Jack Humphrey, Regulatory journalist
December 14, 2011 /

The Financial Accounting Standards Board (FASB) and the International Accounting Standards Board (IASB) are pulling up their sleeves to improve and converge the financial reporting requirements of International Financial Reporting Standards (IFRSs) and US General Accepted Accounting Principles (US GAAP) for revenue (and some related costs) from contracts with customers.

The regulators are requesting for public comment by March 13, 2012. The Boards’ first Exposure Draft on revenue recognition was issued in June 2010 (the 2010 Exposure Draft), and generated nearly 1,000 comment letters.

After analyzing the letters and input received during public roundtables and other outreach to stakeholders, the Boards revised many of the 2010 proposals. Given the importance of revenue recognition to financial reporting, the Boards decided to take the extra step of re-exposing the revised proposals for public
comment before issuing a final standard.

Revenue is an important number to users of financial reports in assessing a company’s performance and prospects. However, revenue recognition requirements in US GAAP differ from those in IFRSs, and many believe both are in need of improvement.

US GAAP has complex, detailed requirements for specific industries or transactions that can result in different accounting for transactions that are economically similar. IFRS has two main revenue recognition
standards that have limited implementation guidance and can be difficult to understand and apply. Overall, existing disclosures about revenue have been criticized by financial statement users and regulators who believe they are inadequate.

The Boards issued a Discussion Paper in 2008 that presented their initial proposals on when to recognize revenue. The Discussion Paper introduced the concepts of a contract containing performance obligations and that revenue is recognized when an entity satisfies its performance obligations by transferring control of goods or services to a customer. It also introduced a revenue recognition measurement approach based on an allocation of the transaction price. Respondents to the Discussion Paper generally supported the proposed recognition and measurement principles.
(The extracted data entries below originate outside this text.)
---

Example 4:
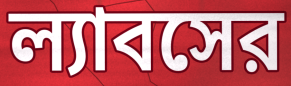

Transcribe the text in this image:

ল্যাবসের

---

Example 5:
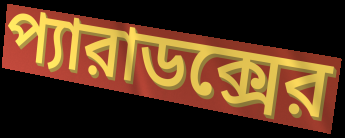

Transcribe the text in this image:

প্যারাডক্সের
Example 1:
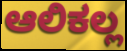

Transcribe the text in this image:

ಆಲಿಕಲ್ಲ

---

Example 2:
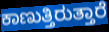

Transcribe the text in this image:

ಕಾಣುತ್ತಿರುತ್ತಾರೆ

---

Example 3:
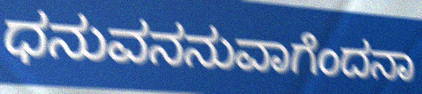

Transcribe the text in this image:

ಧನುವನನುವಾಗೆಂದನಾ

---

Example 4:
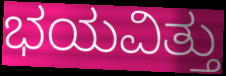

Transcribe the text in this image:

ಭಯವಿತ್ತು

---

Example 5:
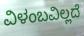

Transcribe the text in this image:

ವಿಳಂಬವಿಲ್ಲದೆ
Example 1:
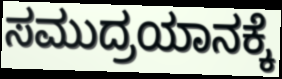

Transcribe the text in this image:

ಸಮುದ್ರಯಾನಕ್ಕೆ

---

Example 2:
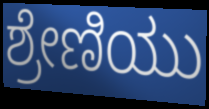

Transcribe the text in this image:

ಶ್ರೇಣಿಯು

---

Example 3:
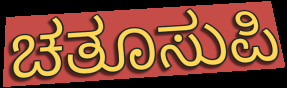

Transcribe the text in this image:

ಚತೂಸುಪಿ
However, they expressed concern about the proposals to identify separate performance obligations only on the basis of the timing of transfer of the good or service to the customer. They were also concerned with the proposal on the use of the concept of control to determine when a good or service is transferred. Based on
feedback received, the Boards issued the 2010 Exposure Draft in June 2010.

In the 2010 Exposure Draft, the Boards established the core principle that a company should recognize revenue to depict the transfer of promised goods or services to a customer in an amount that reflects the consideration expected to be exchanged for those goods or services.
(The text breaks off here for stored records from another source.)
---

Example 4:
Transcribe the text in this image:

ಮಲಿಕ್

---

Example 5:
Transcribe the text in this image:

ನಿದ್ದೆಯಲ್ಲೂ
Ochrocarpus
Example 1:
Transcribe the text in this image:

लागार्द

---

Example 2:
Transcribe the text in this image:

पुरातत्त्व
Respondents to the 2010 Exposure Draft supported this core principle. Most respondents also generally
supported the Boards’ proposal for a comprehensive revenue recognition model for both US GAAP and IFRS. However, almost all respondents indicated a need for clarification on how the core principle would apply in practice, particularly with respect to the concept of control and its application to service and construction contracts and the principle of distinct goods or services for identifying separate performance obligations in a contract.

The Boards addressed the concerns related to the 2010 Exposure Draft by clarifying the proposals, adding guidance, or simplifying many of the proposals. In some cases, revisions have drawn from concepts in current
accounting requirements that are considered to be consistent with the core principle.
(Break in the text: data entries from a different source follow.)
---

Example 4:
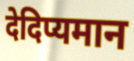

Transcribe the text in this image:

देदिप्यमान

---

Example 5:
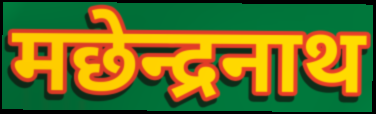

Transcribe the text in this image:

मछेन्द्रनाथ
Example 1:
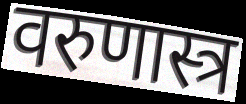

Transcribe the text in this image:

वरुणास्त्र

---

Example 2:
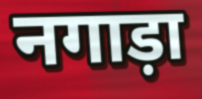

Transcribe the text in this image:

नगाड़ा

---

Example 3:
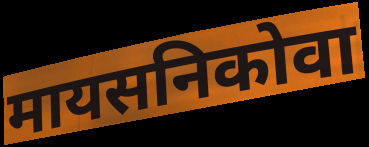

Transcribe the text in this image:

Although the revisions to the 2010 Exposure Draft do not necessitate re-exposure for public comment in accordance with the Boards’ due process procedures, the Boards decided to re-expose the proposals because
of the importance of the financial reporting of revenue to all entities and the Boards’ desire to avoid
unintended consequences arising from the final standard.

As proposed in the 2011 Exposure Draft, most private companies and not-for-profit organizations would be
granted exceptions from applying most of the proposed quantitative disclosure requirements. Not for-profit organizations would be granted an exception from having to apply the onerous performance obligation test for contracts that have been entered into primarily for charitable or social benefit purposes. Finally, the standard would become effective at least one year later for most private companies and not-for-profit
organizations.

The Boards have acknowledged that companies will need sufficient lead time after the standard is approved to implement its provisions. Therefore, the final standard would be effective no sooner than for annual periods beginning after January 2015; as mentioned above, it would become effective at least one year later for most private companies and not-for-profit organizations.